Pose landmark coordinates
*-*-*

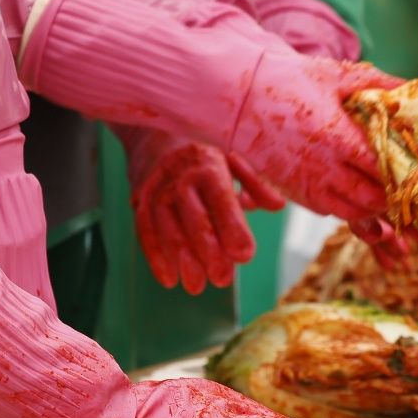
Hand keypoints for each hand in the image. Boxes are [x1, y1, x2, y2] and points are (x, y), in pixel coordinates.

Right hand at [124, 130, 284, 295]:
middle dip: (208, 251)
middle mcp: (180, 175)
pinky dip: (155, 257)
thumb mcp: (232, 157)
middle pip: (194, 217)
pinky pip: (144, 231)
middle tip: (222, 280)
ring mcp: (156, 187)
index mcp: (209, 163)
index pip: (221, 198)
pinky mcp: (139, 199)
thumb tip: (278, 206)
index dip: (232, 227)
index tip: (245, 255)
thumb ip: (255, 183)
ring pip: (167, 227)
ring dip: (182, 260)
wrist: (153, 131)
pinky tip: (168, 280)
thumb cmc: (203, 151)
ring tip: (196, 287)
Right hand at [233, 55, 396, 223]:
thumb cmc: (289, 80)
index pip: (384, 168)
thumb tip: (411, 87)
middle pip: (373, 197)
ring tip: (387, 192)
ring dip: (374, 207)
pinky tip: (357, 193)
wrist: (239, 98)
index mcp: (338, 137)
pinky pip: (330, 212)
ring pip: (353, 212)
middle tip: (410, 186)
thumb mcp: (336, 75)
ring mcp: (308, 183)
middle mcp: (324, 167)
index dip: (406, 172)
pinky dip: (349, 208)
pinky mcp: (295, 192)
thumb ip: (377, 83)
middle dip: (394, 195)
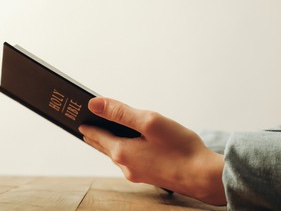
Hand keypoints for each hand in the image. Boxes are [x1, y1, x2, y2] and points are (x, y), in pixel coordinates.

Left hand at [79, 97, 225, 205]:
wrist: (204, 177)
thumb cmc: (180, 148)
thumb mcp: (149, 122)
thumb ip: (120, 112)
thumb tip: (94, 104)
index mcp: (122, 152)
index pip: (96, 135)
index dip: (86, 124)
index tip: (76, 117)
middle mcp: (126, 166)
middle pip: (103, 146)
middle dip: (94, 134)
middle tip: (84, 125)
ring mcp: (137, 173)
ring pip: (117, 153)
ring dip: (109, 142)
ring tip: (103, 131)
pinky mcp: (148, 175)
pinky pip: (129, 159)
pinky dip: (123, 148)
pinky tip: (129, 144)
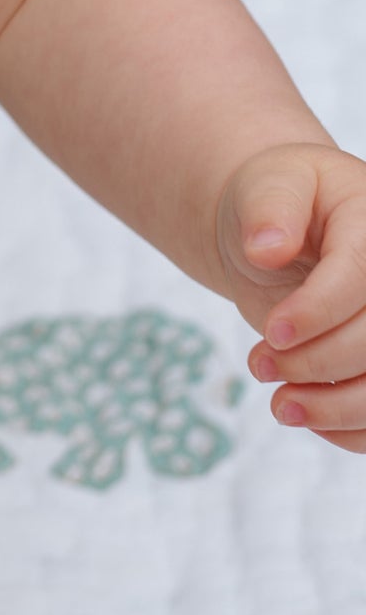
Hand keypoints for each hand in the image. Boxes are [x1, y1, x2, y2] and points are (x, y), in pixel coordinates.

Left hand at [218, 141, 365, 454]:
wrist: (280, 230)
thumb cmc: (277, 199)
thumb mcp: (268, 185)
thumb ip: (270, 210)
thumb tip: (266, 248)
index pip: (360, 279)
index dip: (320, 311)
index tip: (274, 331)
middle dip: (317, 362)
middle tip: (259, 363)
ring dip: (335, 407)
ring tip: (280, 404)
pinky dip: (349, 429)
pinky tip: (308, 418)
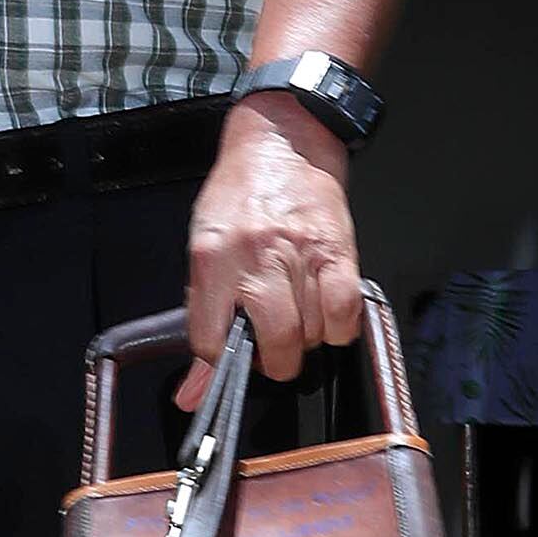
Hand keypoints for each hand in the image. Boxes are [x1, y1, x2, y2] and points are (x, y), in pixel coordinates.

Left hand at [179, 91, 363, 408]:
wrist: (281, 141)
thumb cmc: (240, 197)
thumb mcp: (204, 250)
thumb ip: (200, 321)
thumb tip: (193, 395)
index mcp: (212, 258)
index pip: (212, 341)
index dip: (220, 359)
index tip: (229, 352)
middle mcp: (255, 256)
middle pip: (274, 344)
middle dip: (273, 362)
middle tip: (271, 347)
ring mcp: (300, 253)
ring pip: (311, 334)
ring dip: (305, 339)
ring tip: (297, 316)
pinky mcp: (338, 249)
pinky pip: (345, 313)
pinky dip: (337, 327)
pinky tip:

*-*-*

Your task is to set down each line above verbatim while excluding the pictures.

**Task solution**
Hand keypoints for each hand in the image. Boxes are [x1, y1, x2, y2] and points are (x, y), in pixel coordinates.

Right hand at [124, 130, 284, 295]:
middle dip: (208, 251)
middle mcp: (180, 175)
pinky dip: (155, 257)
thumb mcp: (232, 157)
middle pip: (194, 217)
pinky pip: (144, 231)
middle tip: (222, 280)
ring mcp: (156, 187)
index mcp: (209, 163)
index pip: (221, 198)
pinky mcp: (139, 199)
thumb tip: (278, 206)
index dip: (232, 227)
index tip: (245, 255)
thumb ip: (255, 183)
ring pip: (167, 227)
ring dip: (182, 260)
wrist: (153, 131)
pinky tip: (168, 280)
thumb cmc: (203, 151)
ring tip: (196, 287)
Right hand at [233, 55, 396, 223]:
thumb cmc: (289, 80)
index pip: (384, 168)
thumb tip: (411, 87)
middle pip: (373, 197)
ring tip: (387, 192)
ring dip: (374, 207)
pinky tip: (357, 193)
wrist: (239, 98)
index mcp: (338, 137)
pinky pip: (330, 212)
ring pip: (353, 212)
middle tip: (410, 186)
thumb mcp: (336, 75)
ring mcp: (308, 183)
middle mcp: (324, 167)
index dip: (406, 172)
pinky dip: (349, 208)
pinky mcp: (295, 192)
thumb ip: (377, 83)
middle dip: (394, 195)
Hand keypoints for each hand in the image. Boxes are [x1, y1, x2, y2] and points are (x, y), in pixel coordinates.

Left hand at [79, 97, 225, 205]:
wrist: (204, 177)
thumb cmc: (180, 148)
thumb mcp: (149, 122)
thumb ip: (120, 112)
thumb tip: (94, 104)
index mcp: (122, 152)
index pip: (96, 135)
index dip: (86, 124)
index tip: (76, 117)
middle mcp: (126, 166)
middle pip: (103, 146)
middle dip: (94, 134)
middle tip: (84, 125)
ring mcp: (137, 173)
ring pip: (117, 153)
ring dip: (109, 142)
ring tip: (103, 131)
pinky mcp: (148, 175)
pinky pip: (129, 159)
pinky dip: (123, 148)
pinky tip: (129, 144)
Hand keypoints for each hand in the image. Boxes are [x1, y1, x2, y2] and points are (x, y), in pixel coordinates.

Left hand at [218, 141, 365, 454]:
wrist: (280, 230)
thumb cmc: (277, 199)
thumb mcp: (268, 185)
thumb ip: (270, 210)
thumb tip: (266, 248)
index pip: (360, 279)
index dip: (320, 311)
index tip: (274, 331)
middle dip: (317, 362)
middle tip: (259, 363)
ring dip: (335, 407)
ring tip: (280, 404)
pinky dip: (349, 429)
pinky tip: (308, 418)
Hand keypoints for each hand in the image. Boxes are [x1, y1, x2, y2] and points are (x, y), in pixel coordinates.

Left hand at [179, 91, 363, 408]:
wrist: (281, 141)
thumb cmc: (240, 197)
thumb mcp: (204, 250)
thumb ip: (200, 321)
thumb tip: (193, 395)
index mcp: (212, 258)
index pip: (212, 341)
index dip: (220, 359)
index tip: (229, 352)
middle mcp: (255, 256)
middle pip: (274, 344)
middle dip: (273, 362)
middle tip: (271, 347)
ring mcp: (300, 253)
ring pip: (311, 334)
ring dip: (305, 339)
ring tip: (297, 316)
pinky mcp: (338, 249)
pinky pip: (345, 313)
pinky dip: (337, 327)
pinky tip:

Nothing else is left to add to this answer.